Anyone who's filled their gas tank recently thinks that something is wrong with our energy policy. But there is a lot of disagreement about the solution. How does culture influence the debate?
I did a talk recently about oil. I went back to the idea of what it is to be a member of the white male middle class in the U.S. Benjamin Franklin said this is someone who commands the labor of others. This male role was twinned with energy very early on, when oil came on the scene in the late 19th century.
I unearthed a 1902 text called “Sketches in Crude Oil,” an early history of oil in the U.S. The author has all these bizarre descriptions in which African Americans are reacting gleefully to the advent of oil, a form of energy that is going to potentially release them from being the energy.
As you go into the 20th century, you have this strong identification of middle class, especially white males, with the combustion engine. Muscle cars are the obvious example.
How does this translate to energy policy?
The contemporary manifestation of these national myths are the people, especially in the Rust Belt, who refuse to believe in the science of climate change. One of the big climate change deniers in Congress is Jim Sensenbrenner (R-Wisconsin) from the suburbs of Milwaukee. The Harley Davidson plant is in his district. It’s a manufacturing-heavy district that’s also wealthy and white.
You wonder why you can beat your head against the wall and still not convince somebody. It’s very deeply ingrained. It’s part of someone’s identity.
This is the subject of your new book project?
Right. It will launch from “Moby Dick,” at the very end of the whale oil regime, and then I’ll go through the various oil cultures. I’ll touch on Upton Sinclair’s novel.
Titled, aptly enough, Oil.
Right. The oil shocks of the 1970s engendered responses in art, imaginative responses to the world we were about to enter. Those works are a repository of a previous generation’s thinking. The movie that preceded “Road Warrior,” “Mad Max,” has oil shock written all over it.
Both fine post-apocalyptic movies. Apocalypse is a perennially popular scenario, but how realistic is it?
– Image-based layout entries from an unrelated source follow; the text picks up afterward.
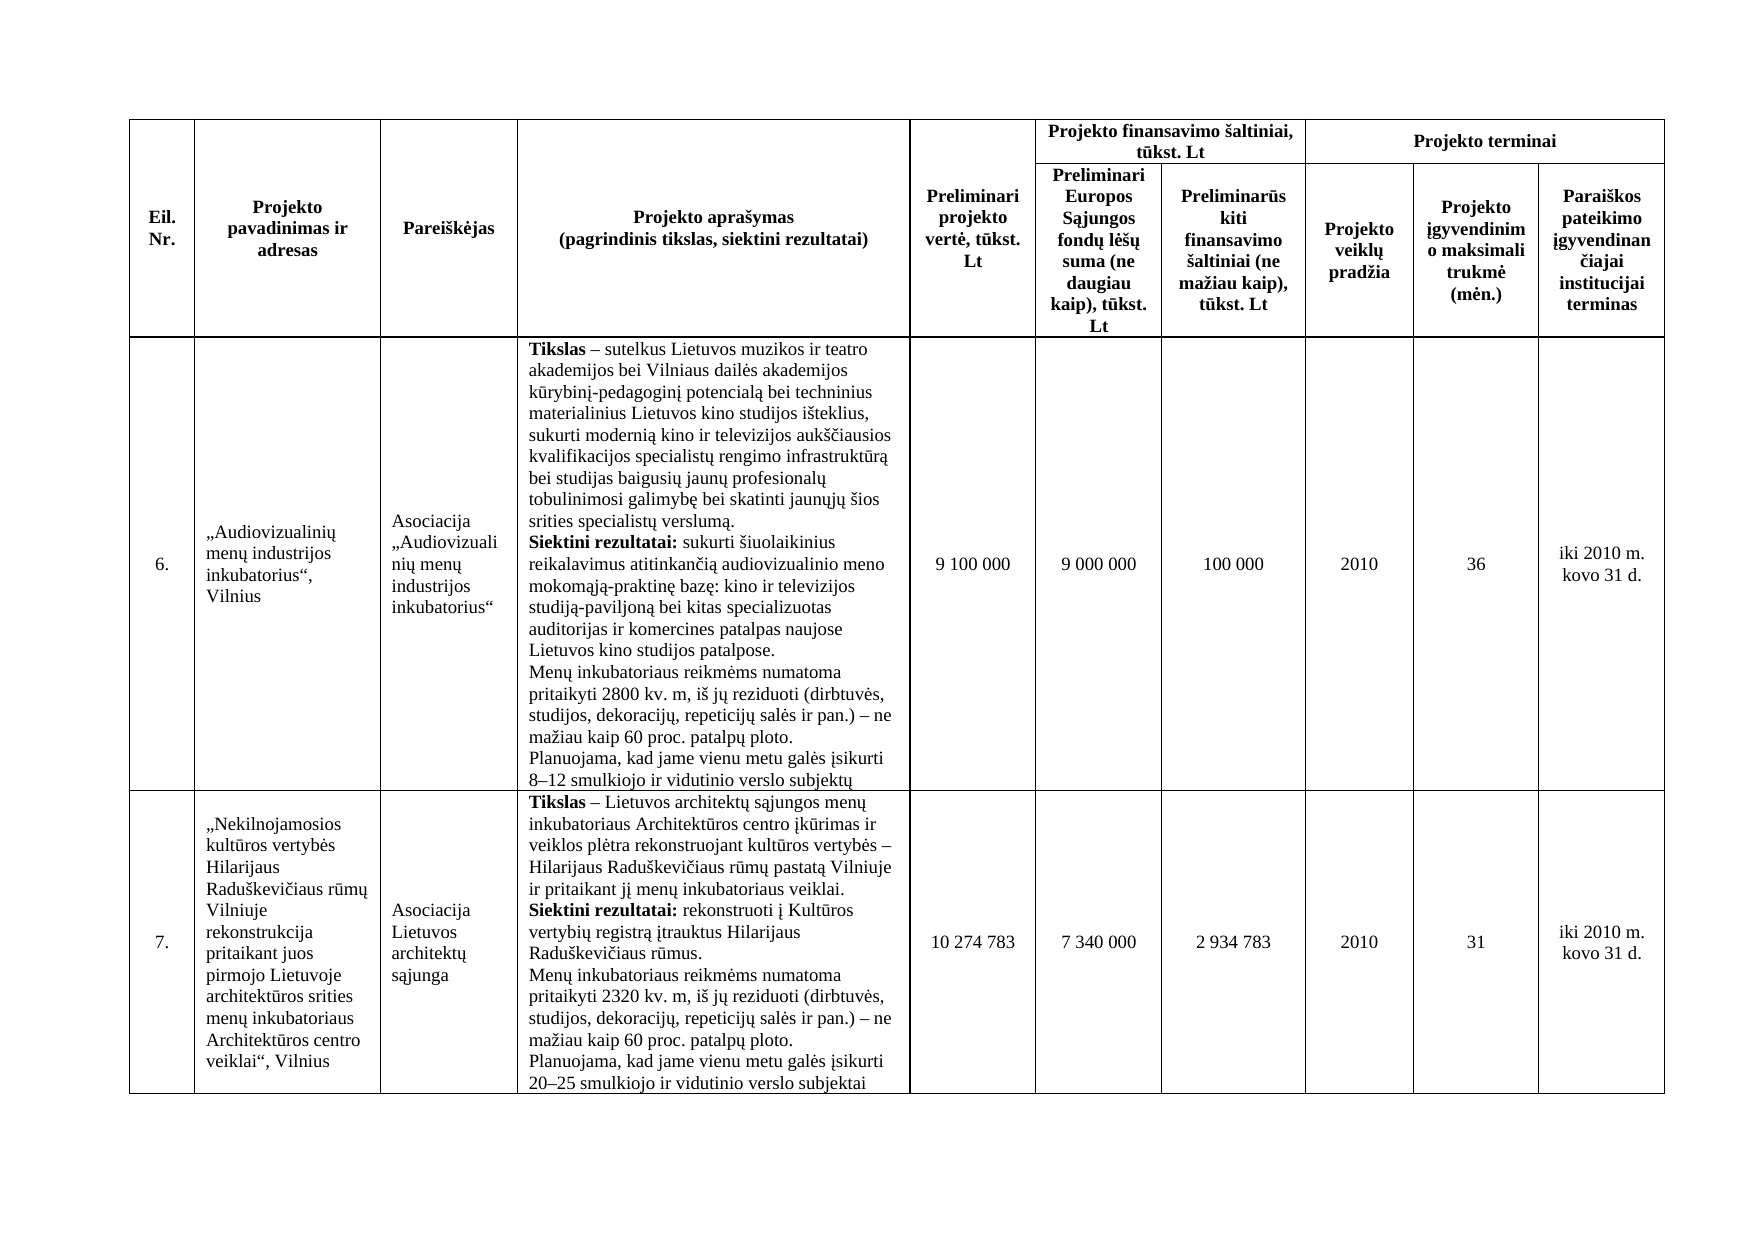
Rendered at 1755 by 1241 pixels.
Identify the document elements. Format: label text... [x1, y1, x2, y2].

table_cell 2010 [1306, 791, 1413, 1093]
table_cell iki 2010 m. kovo 31 d. [1539, 338, 1664, 790]
table_cell Asociacija „Audiovizualinių menų industrijos inkubatorius“ [381, 338, 517, 790]
table_header Pareiškėjas [381, 120, 517, 336]
table_header Preliminari projekto vertė, tūkst. Lt [911, 120, 1035, 336]
table_cell 2010 [1306, 338, 1413, 790]
table_cell iki 2010 m. kovo 31 d. [1539, 791, 1664, 1093]
table_cell 31 [1414, 791, 1538, 1093]
table_cell Asociacija Lietuvos architektų sąjunga [381, 791, 517, 1093]
table_cell 9 100 000 [911, 338, 1035, 790]
table_cell 2 934 783 [1162, 791, 1305, 1093]
table_cell Preliminarūs kiti finansavimo šaltiniai (ne mažiau kaip), tūkst. Lt [1162, 164, 1305, 336]
table_cell 6. [130, 338, 194, 790]
table_header Projekto pavadinimas ir adresas [195, 120, 380, 336]
table_cell Paraiškos pateikimo įgyvendinančiajai institucijai terminas [1539, 164, 1664, 336]
table_header Eil. Nr. [130, 120, 194, 336]
table_cell Preliminari Europos Sąjungos fondų lėšų suma (ne daugiau kaip), tūkst. Lt [1036, 164, 1161, 336]
table_cell Tikslas – sutelkus Lietuvos muzikos ir teatro akademijos bei Vilniaus dailės akademijos kūrybinį-pedagoginį potencialą bei techninius materialinius Lietuvos kino studijos išteklius, sukurti modernią kino ir televizijos aukščiausios kvalifikacijos specialistų rengimo infrastruktūrą bei studijas baigusių jaunų profesionalų tobulinimosi galimybę bei skatinti jaunųjų šios srities specialistų verslumą. Siektini rezultatai: sukurti šiuolaikinius reikalavimus atitinkančią audiovizualinio meno mokomąją-praktinę bazę: kino ir televizijos studiją-paviljoną bei kitas specializuotas auditorijas ir komercines patalpas naujose Lietuvos kino studijos patalpose. Menų inkubatoriaus reikmėms numatoma pritaikyti 2800 kv. m, iš jų reziduoti (dirbtuvės, studijos, dekoracijų, repeticijų salės ir pan.) – ne mažiau kaip 60 proc. patalpų ploto. Planuojama, kad jame vienu metu galės įsikurti 8–12 smulkiojo ir vidutinio verslo subjektų [518, 338, 909, 790]
table_cell Tikslas – Lietuvos architektų sąjungos menų inkubatoriaus Architektūros centro įkūrimas ir veiklos plėtra rekonstruojant kultūros vertybės – Hilarijaus Raduškevičiaus rūmų pastatą Vilniuje ir pritaikant jį menų inkubatoriaus veiklai. Siektini rezultatai: rekonstruoti į Kultūros vertybių registrą įtrauktus Hilarijaus Raduškevičiaus rūmus. Menų inkubatoriaus reikmėms numatoma pritaikyti 2320 kv. m, iš jų reziduoti (dirbtuvės, studijos, dekoracijų, repeticijų salės ir pan.) – ne mažiau kaip 60 proc. patalpų ploto. Planuojama, kad jame vienu metu galės įsikurti 20–25 smulkiojo ir vidutinio verslo subjektai [518, 791, 909, 1093]
table_header Projekto terminai [1306, 120, 1664, 163]
table_cell 7 340 000 [1036, 791, 1161, 1093]
table_header Projekto finansavimo šaltiniai, tūkst. Lt [1036, 120, 1305, 163]
table_cell 7. [130, 791, 194, 1093]
table_cell 36 [1414, 338, 1538, 790]
table_cell 10 274 783 [911, 791, 1035, 1093]
table_cell „Audiovizualinių menų industrijos inkubatorius“, Vilnius [195, 338, 380, 790]
table_cell 100 000 [1162, 338, 1305, 790]
table_header Projekto aprašymas (pagrindinis tikslas, siektini rezultatai) [518, 120, 909, 336]
table_cell 9 000 000 [1036, 338, 1161, 790]
table_cell Projekto įgyvendinimo maksimali trukmė (mėn.) [1414, 164, 1538, 336]
table_cell „Nekilnojamosios kultūros vertybės Hilarijaus Raduškevičiaus rūmų Vilniuje rekonstrukcija pritaikant juos pirmojo Lietuvoje architektūros srities menų inkubatoriaus Architektūros centro veiklai“, Vilnius [195, 791, 380, 1093]
table_cell Projekto veiklų pradžia [1306, 164, 1413, 336]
Apocalypse is an avoidance mechanism. But apocalypse is so compelling! There’s a reason why “The Day After Tomorrow” and “Waterworld” were produced. The challenge is figuring out the aesthetic is of a non-apocalyptic environmental writing while not downplaying the seriousness of environmental issues.
So how does someone tell the story of climate change in an intellectually honest way?
In academia there’s a sense that climate change is a problem unlike other problems. It doesn’t fit into traditional narrative models, so we need very avant-garde forms.
I disagree, mostly on pragmatic grounds. Climate change really is about cultural change. There are large powerful interests competing for subsidies to take over the next energy regime, so you can’t confine yourself to the avant garde.
One of the criticisms of the environmental movement is that it's a white, middle-class-dominated movement. There have been attempts to reach out, but they haven't always been successful. How does one go about addressing the disconnect?
I’m still haunted by one student. One of our assignments was to talk about a more or less natural environment. This student was a first-generation immigrant who grew up in an apartment. She had literally never been to a state park or some kind of public land.
We have a number of students whose parents are Hmong immigrants. They come from the mountains and they’re resettled in these flat hot places. They have these amazing gardens that they’ve recreated from Thailand or Cambodia.
The students have grown up with Mom’s “weird” herb garden and her “strange” medicines. But they’re distancing from it, not seeing it as part of their future, and instead seeing it as part of their past. When I show interest as their teacher, sometimes they can see the value in it, and recognize that it’s a truly interesting thing.
I hope they’ll think twice about abandoning it.